L’amministrazione ha cambiato le proprie condizioni: ora si chiedono alla Roma le opere pubbliche che, però, non sono (più) di pertinenza del privato

07 Giugno 2019 - 08:28

«Le parole sono solo parole, ma contano i fatti». Ed ancora. «È confermata la volontà politica di andare avanti per lo stadio». La prima sarebbe una dichiarazione rilasciata dal vicepresidente esecutivo della Roma Mauro Baldissoni mercoledì sera al termine dell'incontro con il Comune per la stesura della Convenzione urbanistica. La seconda invece è una dichiarazione dell'assessore Daniele Frongia ieri a Retesport.

Le due affermazioni, poco importa se confermate o meno, descrivono pienamente il clima in cui si stanno vivendo queste ore sul fronte stadio. Da una parte il Comune di Roma che insiste nel confermare la propria volontà politica, senza però portare avanti fatti concreti che ne diano conferma, dall'altra la Roma che attende ormai da più di un anno di vedere riconosciuto quello che considera a tutti gli effetti un diritto acquisito. Un diritto che però l'amministrazione di Roma Capitale intende riconoscere solo alle proprie condizioni, che non sono proprio quelle di partenza. Ed ecco le altre parole di Frongia che ha ribadito, appunto, «l'importanza di avere le opere infrastrutturali antecedenti alla realizzazione dello stadio, posizione espressa anche dalla maggioranza 5 stelle».

Insomma va bene lo stadio ma prima le opere pubbliche. Posizione in astratto condivisibile, se non fosse però che le opere su cui si sta discutendo non sono (più) di pertinenza del privato. Dopo la modifica al progetto originale voluta proprio dai 5 stelle nel febbraio del 2017 infatti al privato competono poche opere, su cui nessuno ha intenzione di tirarsi indietro. Quello che i proponenti considerano inaccettabile è legare le sorti dello stadio e la sua apertura al pubblico a interventi importanti (finanziariamente e strutturalmente) come la Roma-Lido o il Ponte dei Congressi, di pertinenza rispettivamente il primo della Regione e il secondo del Comune. Posizione chiara su cui peraltro non ci risulta nemmeno che la Roma ed Eurnova si siano arroccati.

I proponenti infatti proprio nell'incontro di mercoledì hanno avanzato delle proposte che permettano la messa in sicurezza della mobilità e della viabilità anche in caso di ritardi nelle opere succitate, e non sarebbe nemmeno stato escluso un ulteriore investimento (anche se ovviamente non i 40 o 50 milioni che vorrebbe il Comune).

Fatto questo considerato più che positivamente dai dirigenti capitolini.

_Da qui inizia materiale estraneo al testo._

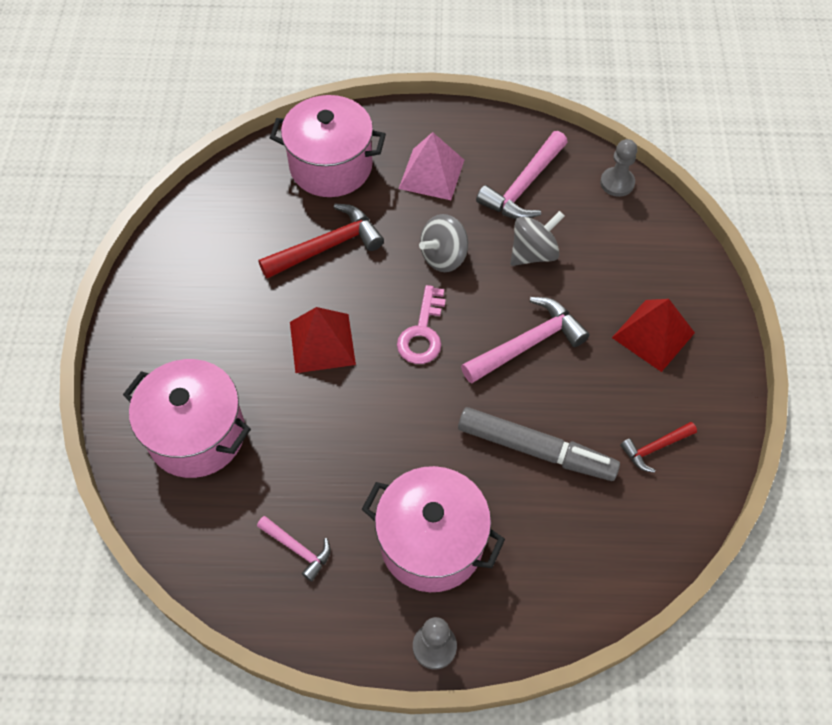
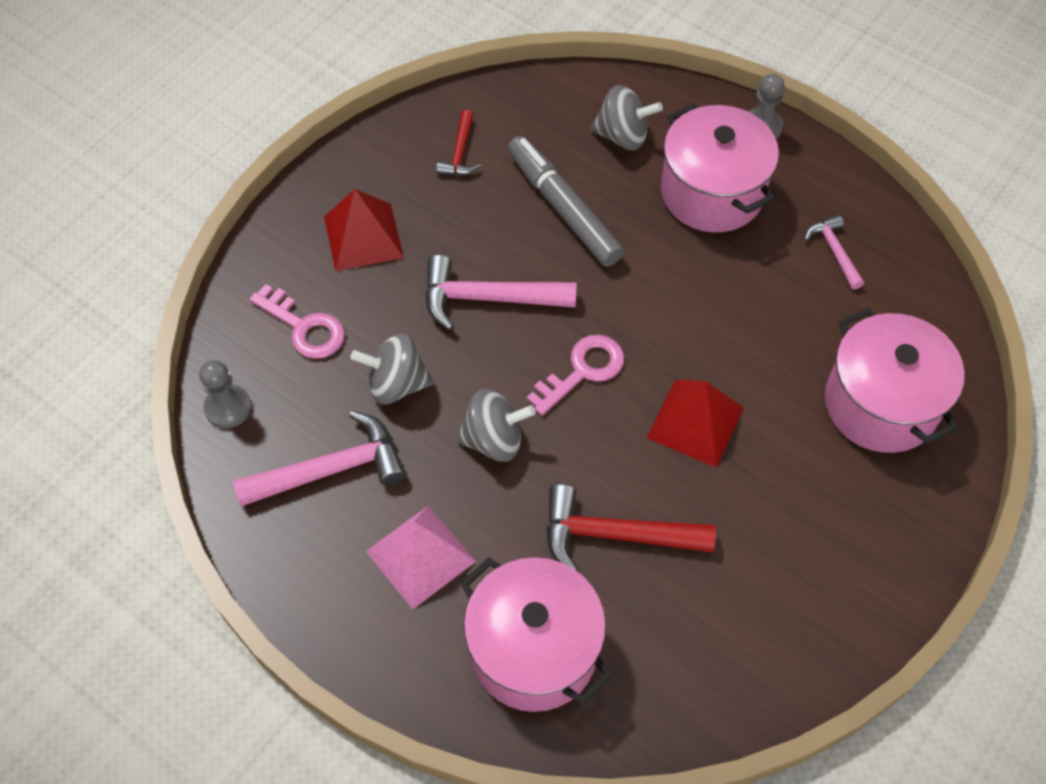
camera: 145 degrees left, 0 degrees up
(544, 552) = (623, 136): none -> grey spinning top
(624, 252) = (304, 327): none -> pink key
(655, 448) = (460, 153): red hammer -> red hammer turned 90 degrees clockwise

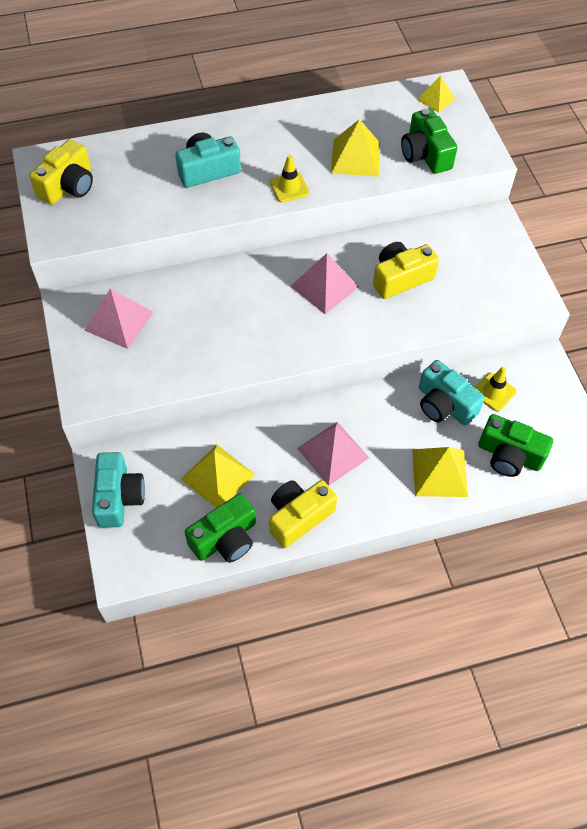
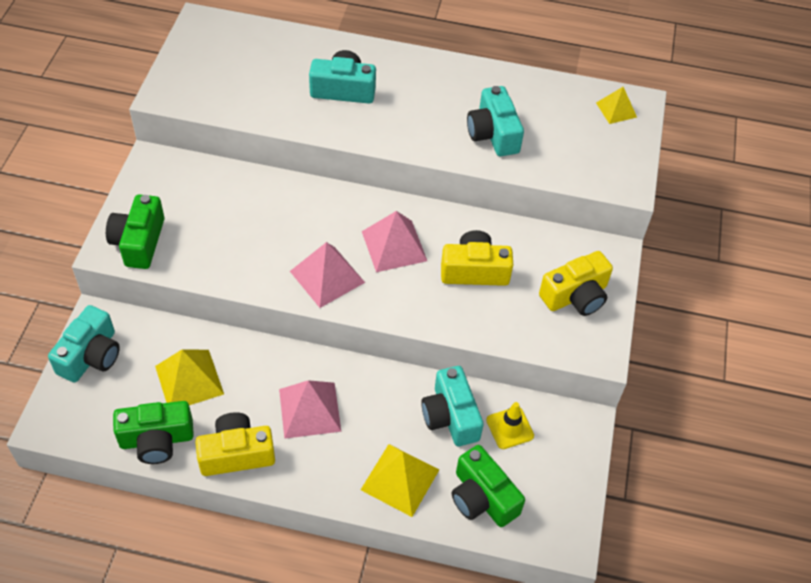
camera: 25 degrees right, 5 degrees down
(68, 186) = (209, 54): yellow camera -> yellow camera (575, 296)
(119, 321) = (184, 195): pink pyramid -> pink pyramid (327, 276)
(289, 187) = (408, 136): yellow traffic cone -> none
(355, 158) = (493, 134): yellow pyramid -> turquoise camera
(425, 154) = (566, 158): green camera -> green camera (139, 242)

Per ora le posizioni restano congelate, in attesa che i tecnici del Dipartimento Urbanistica valutino concretamente le proposte della delegazione giallorossa e riferiscano poi ai vertici politici, cui spetterà l'ultima decisione. «Entrambe le parti - ha ancora detto Frongia - vogliono arrivare a una decisione congiunta e concordata e per questo si rivedranno entro un paio di settimane». Una mezza verità quella dell'assessore, che nasconde le non poche insidie ancora presenti lungo il percorso da affrontare. Prova ne sono le parole di un altro esponente di maggioranza, il presidente M5S della commissione capitolina Mobilità Pietro Calabrese: «Se loro (la Roma ed Eurnova, ndr) pensano di andare avanti così, credo che la relativa variante urbanistica faticherà a ottenere l'ultimo passaggio in aula Giulio Cesare».

Un messaggio rivolto più che altro al proprio interno, alla sindaca, di cui però è opportuno non sottovalutare la portata. Lo spiraglio per un possibile esito positivo dell'iter, va detto, resta comunque intatto. I tempi sono più che maturi perché la città possa dotarsi finalmente di una così importante opera, che ormai attende il passaggio di quest'ultimo step da un anno esatto. Troppo tempo per chiunque, tranne evidentemente per chi a questo sogno crede ancora fortemente. Il nostro stadio, la nostra casa.